= Beginning of Section =

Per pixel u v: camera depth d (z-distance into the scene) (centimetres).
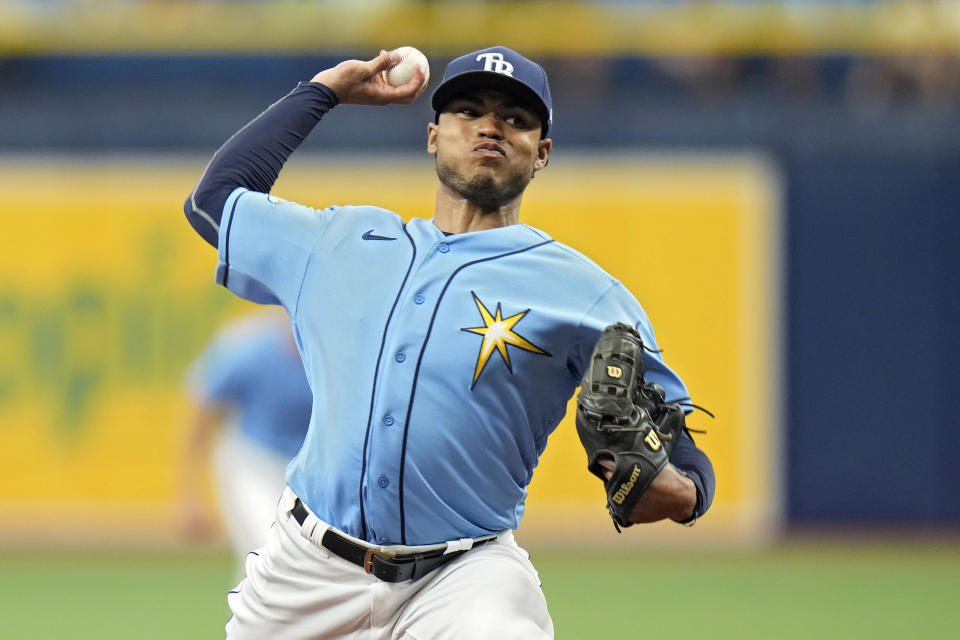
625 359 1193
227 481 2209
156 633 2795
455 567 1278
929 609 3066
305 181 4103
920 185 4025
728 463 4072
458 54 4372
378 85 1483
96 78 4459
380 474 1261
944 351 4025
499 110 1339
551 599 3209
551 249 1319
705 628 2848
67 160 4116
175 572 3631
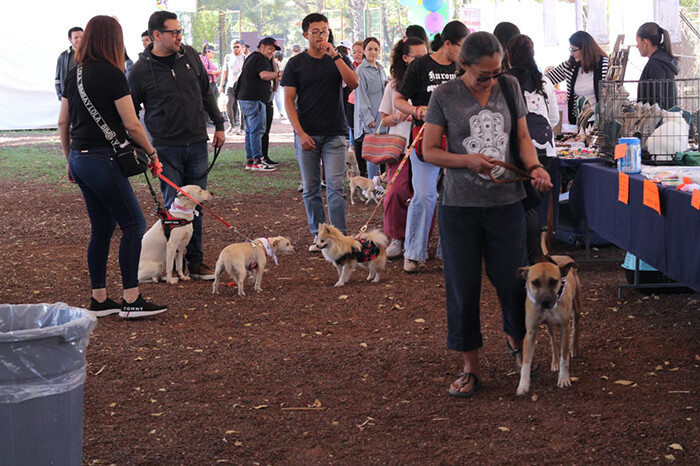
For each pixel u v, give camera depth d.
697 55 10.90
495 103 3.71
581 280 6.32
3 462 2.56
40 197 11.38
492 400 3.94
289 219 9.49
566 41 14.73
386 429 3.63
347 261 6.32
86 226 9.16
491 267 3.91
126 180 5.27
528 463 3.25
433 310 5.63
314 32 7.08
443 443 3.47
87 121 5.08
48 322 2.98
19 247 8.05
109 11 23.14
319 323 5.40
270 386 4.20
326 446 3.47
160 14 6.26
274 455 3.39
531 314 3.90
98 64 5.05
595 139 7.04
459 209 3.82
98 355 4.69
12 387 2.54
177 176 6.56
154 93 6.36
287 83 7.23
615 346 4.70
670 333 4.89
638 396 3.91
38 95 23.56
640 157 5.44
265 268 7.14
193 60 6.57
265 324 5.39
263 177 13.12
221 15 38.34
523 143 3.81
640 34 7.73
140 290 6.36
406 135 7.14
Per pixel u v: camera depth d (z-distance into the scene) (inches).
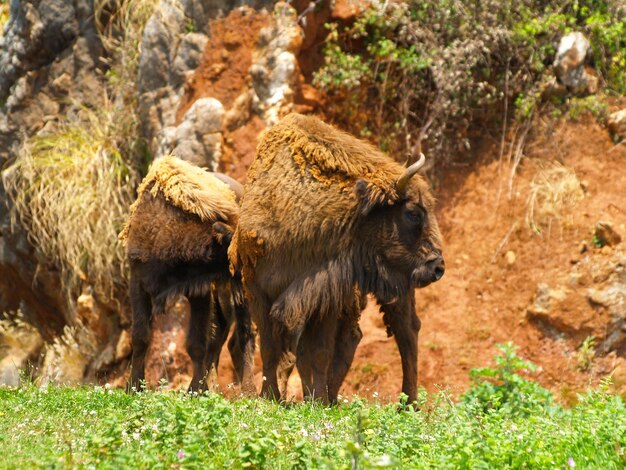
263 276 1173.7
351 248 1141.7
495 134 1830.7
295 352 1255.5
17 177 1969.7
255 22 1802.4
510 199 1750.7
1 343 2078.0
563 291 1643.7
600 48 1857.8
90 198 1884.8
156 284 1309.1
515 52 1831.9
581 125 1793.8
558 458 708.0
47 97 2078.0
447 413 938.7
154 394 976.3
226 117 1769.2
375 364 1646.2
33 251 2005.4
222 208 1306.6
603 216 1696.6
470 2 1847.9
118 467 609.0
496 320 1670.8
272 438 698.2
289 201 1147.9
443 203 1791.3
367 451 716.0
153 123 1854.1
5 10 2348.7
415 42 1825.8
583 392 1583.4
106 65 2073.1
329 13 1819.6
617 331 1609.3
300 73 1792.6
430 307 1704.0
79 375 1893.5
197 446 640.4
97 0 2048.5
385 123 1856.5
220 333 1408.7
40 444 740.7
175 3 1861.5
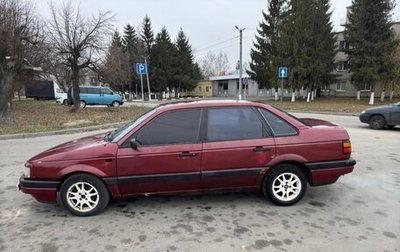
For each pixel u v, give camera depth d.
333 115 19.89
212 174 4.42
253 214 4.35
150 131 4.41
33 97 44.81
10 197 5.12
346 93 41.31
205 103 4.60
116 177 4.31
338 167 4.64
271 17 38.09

= End of Section =

Brief: Using the listing above, reproduce word for word every line from the one containing "406 135 7.14" through the one containing "150 131 4.41". Pictures must be left out.

Answer section:
406 135 7.14
Per pixel u v: camera depth d (z-distance into the scene) (inches).
263 276 1173.7
351 248 1141.7
495 134 1830.7
295 352 1255.5
17 177 1969.7
255 22 1802.4
510 199 1750.7
1 343 2078.0
563 291 1643.7
600 48 1857.8
90 198 1884.8
156 284 1309.1
515 52 1831.9
581 125 1793.8
558 458 708.0
47 97 2078.0
447 413 938.7
154 394 976.3
226 117 1769.2
375 364 1646.2
33 251 2005.4
222 208 1306.6
603 216 1696.6
470 2 1847.9
118 467 609.0
496 320 1670.8
272 438 698.2
289 201 1147.9
443 203 1791.3
367 451 716.0
153 123 1854.1
5 10 2348.7
415 42 1825.8
583 392 1583.4
106 65 2073.1
329 13 1819.6
617 331 1609.3
300 73 1792.6
430 307 1704.0
79 375 1893.5
197 446 640.4
97 0 2048.5
385 123 1856.5
220 333 1408.7
40 444 740.7
175 3 1861.5
For each pixel u v, give camera depth d.
333 115 19.89
212 174 4.42
253 214 4.35
150 131 4.41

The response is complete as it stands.